Yes, let’s applaud calls for “defined public spaces”, but also acknowledge the muddy undefined public space which is both more prominent, and more prevalent in South African townships. I am talking about the street – which becomes a football pitch when the kids come out of school. The street which doubles up as Gathering Place for funerals, weddings, protests. The street which acts as front room, youth centre, women’s group, creche, counselling rooms, garden, gym, kitchen, market. Streets make up an estimated 25% of public space, and they need to be designed and managed in a way which reflects their multiple usages. This means moving beyond the efficiency-of-movement paradigm for streets, whilst also acknowledging that role for streets too. Yes we need Dignified Urban Places, but perhaps even more we need Respectful Roads and Streets too.
Respectful Roads and Streets – excellent!
As Lisa says, a focus on streets and the transportation paradigm cannot be separated from a public spaces agenda. To allow new public spaces to truly connect communities and address equity the street is the greatest limiting factor as well as the largest opportunity.
When cities have taken on public space programs that celebrate design and “open space” first, the spaces tend to fail as community places that truly attract people and build communities. This has ultimately relegated the role of design in cities to create left over space and isolated statements, rather that truly shaping cities and communities through a more organic and holistic placemaking process.

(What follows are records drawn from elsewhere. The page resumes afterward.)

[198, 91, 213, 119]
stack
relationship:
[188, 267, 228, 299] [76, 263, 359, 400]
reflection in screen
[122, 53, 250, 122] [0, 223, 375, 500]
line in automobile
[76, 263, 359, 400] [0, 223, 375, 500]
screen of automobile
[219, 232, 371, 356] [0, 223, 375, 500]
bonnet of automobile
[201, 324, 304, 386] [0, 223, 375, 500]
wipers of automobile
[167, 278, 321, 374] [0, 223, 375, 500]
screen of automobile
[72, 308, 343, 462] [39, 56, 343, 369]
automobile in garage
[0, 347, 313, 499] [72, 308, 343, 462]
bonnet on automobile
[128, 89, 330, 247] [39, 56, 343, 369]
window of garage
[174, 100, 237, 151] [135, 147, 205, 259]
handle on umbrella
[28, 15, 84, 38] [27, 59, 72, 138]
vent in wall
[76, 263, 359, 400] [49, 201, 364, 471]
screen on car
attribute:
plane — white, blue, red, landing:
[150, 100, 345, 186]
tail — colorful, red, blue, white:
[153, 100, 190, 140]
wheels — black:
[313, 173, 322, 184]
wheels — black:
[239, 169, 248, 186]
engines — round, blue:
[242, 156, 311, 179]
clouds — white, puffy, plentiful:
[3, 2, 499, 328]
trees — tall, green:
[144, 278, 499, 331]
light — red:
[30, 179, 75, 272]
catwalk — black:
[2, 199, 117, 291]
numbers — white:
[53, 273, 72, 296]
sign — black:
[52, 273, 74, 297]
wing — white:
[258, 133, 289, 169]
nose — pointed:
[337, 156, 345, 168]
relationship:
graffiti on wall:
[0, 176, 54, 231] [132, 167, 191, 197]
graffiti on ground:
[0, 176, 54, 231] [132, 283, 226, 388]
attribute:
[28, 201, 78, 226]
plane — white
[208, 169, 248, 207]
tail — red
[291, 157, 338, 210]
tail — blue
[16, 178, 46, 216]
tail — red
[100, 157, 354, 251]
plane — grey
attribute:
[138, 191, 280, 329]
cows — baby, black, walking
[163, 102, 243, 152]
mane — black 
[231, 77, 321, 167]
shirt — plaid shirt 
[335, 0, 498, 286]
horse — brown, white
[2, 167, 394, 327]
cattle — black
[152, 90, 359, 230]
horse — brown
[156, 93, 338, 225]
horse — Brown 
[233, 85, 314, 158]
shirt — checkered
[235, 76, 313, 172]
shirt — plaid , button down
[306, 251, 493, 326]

Design will become more important when it becomes a servant of communities and places, rather than the current dynamic where designers are their own audience. Unfortunately, the increasing role of public spaces in cities is perhaps most threatened by the narrow vision through which well-intentioned design programs are being carried out. This is clearly an opportunity to get it right and certainly seems to have all the right intentions.
I couldn’t agree with you more! We have examples in Cape Town where we (unfortunately, but for all the right reasons) have redesigned and upgraded public spaces, which are then are not really used. This is partly because we do not have a good public space management system in place, to mediate the sometimes conflicting uses and to market (or in the words of Jan Gehl, ‘issue an invitation’) the spaces. However, the main reason is that we often don’t understand the economics of public spaces, i.e. what people want to use them for, so while they are well designed aesthetically, they still do not fulfil a socially useful role.
Come on City of Cape Town we saw how the public can make Cape Town safe by occupying its public spaces during the World Cup. Lets create spaces that people will enjoy and that will allow us to get to know and love each other.
We generally recommend starting public space planning with how it will be used, including how it will be managed and programmed. It is often hard to avoid the urge to jump to the design solution. But focusing on use and management with communities and engaging them as experts is usually the most effective way of developing a program that can draw the most creativity, and ultimately success, for designers. engaging the Communities are usually very good at this (they are not usually very good at design).
Fred Kent (PPS president & my father) is giving a closing keynote for Seoul’s year as World Design Capital soon. Other PPS staff have been working there recently and have told us that they are quickly realizing that the celebration of design alone has not gotten them the desired results. Apparently this is why they are having Fred close the year to suggest a new way forward.